Essa trajetória na educação foi extremamente relevante na minha vida pessoal porque eu me senti fortalecida com relação à gestão de pessoas. Gosto de gente e de estar envolvida no meio. Nunca gostei de aparecer, sempre estive por trás das cortinas. O fortalecimento desse conhecimento me trouxe um resgate de que você aprende, mas só o aprendizado não te leva a lugar nenhum.

Essa vontade de passar para a frente esse aprendizado e fazer com que outras pessoas possam ter suas vidas modificadas me motiva muito. Levar adiante esse conhecimento e ajudar as pessoas a se tornarem pessoas melhores, eu quero muito que essas implantações de boas práticas tenham continuidade.

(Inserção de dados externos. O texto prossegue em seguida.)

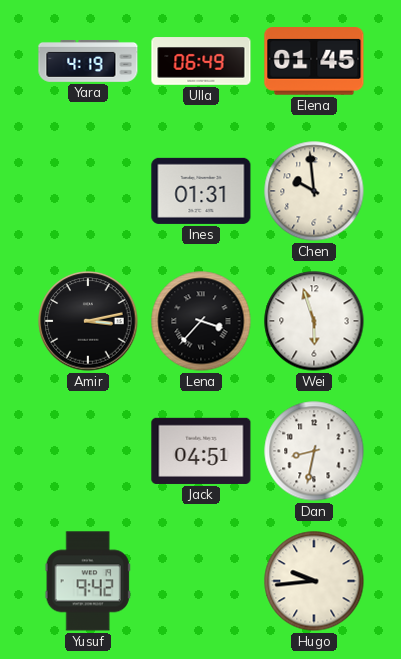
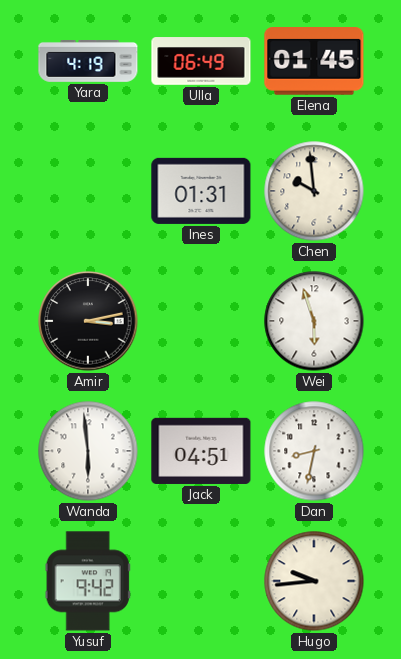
Lena: 3:37 -> none
Wanda: none -> 5:59
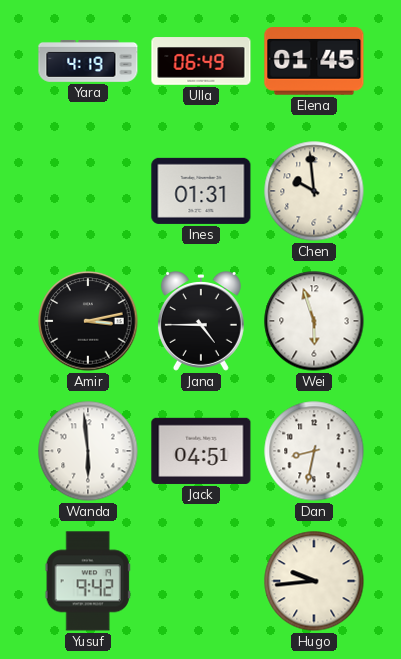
Jana: none -> 4:45
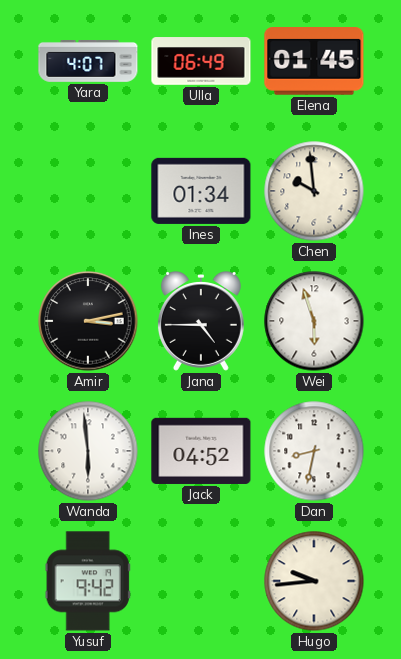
Yara: 4:19 -> 4:07
Ines: 01:31 -> 01:34
Jack: 04:51 -> 04:52
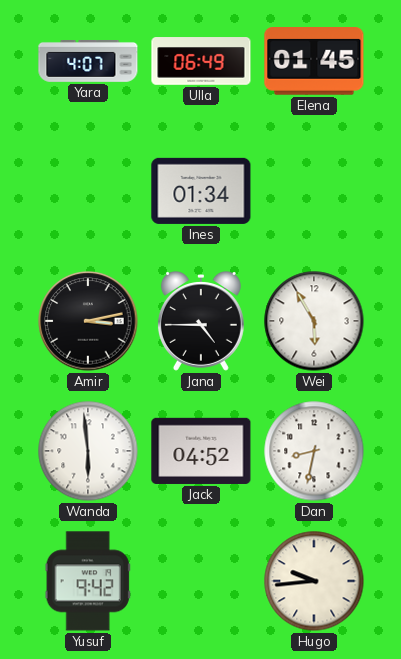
Chen: 9:59 -> none
Wei: 5:57 -> 5:55
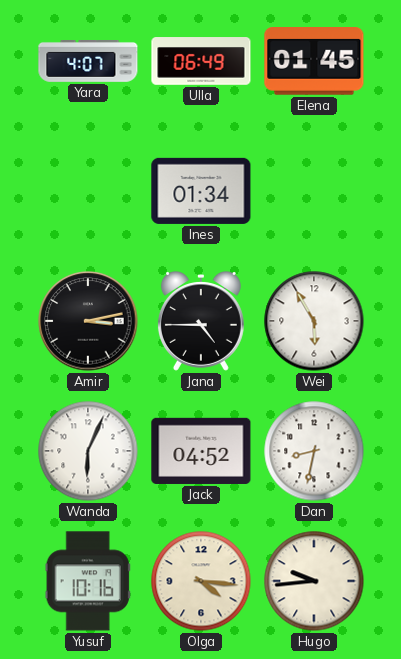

Sonho com o dia em que vamos conseguir fazer com que as boas práticas no serviço público tenham uma continuidade, independente de governos. Espero que eu consiga, através do meu conhecimento, propagar para os meus pares que é possível.

O que você gostaria que as pessoas soubessem do Amapá e que provavelmente elas não sabem?

Gostaria que o Amapá fosse visto com o diferencial de que temos escolas que às vezes levam três dias para chegar na localidade. Precisamos ir de barco, avião, carro para poder chegar. A merenda escolar que custa nos grandes centros um valor, às vezes chega lá custando dez vezes mais. Eu queria muito que o Brasil olhasse para o Amapá com isso em mente porque nós somos uma região diferenciada, onde a distância acaba interferindo em muita coisa.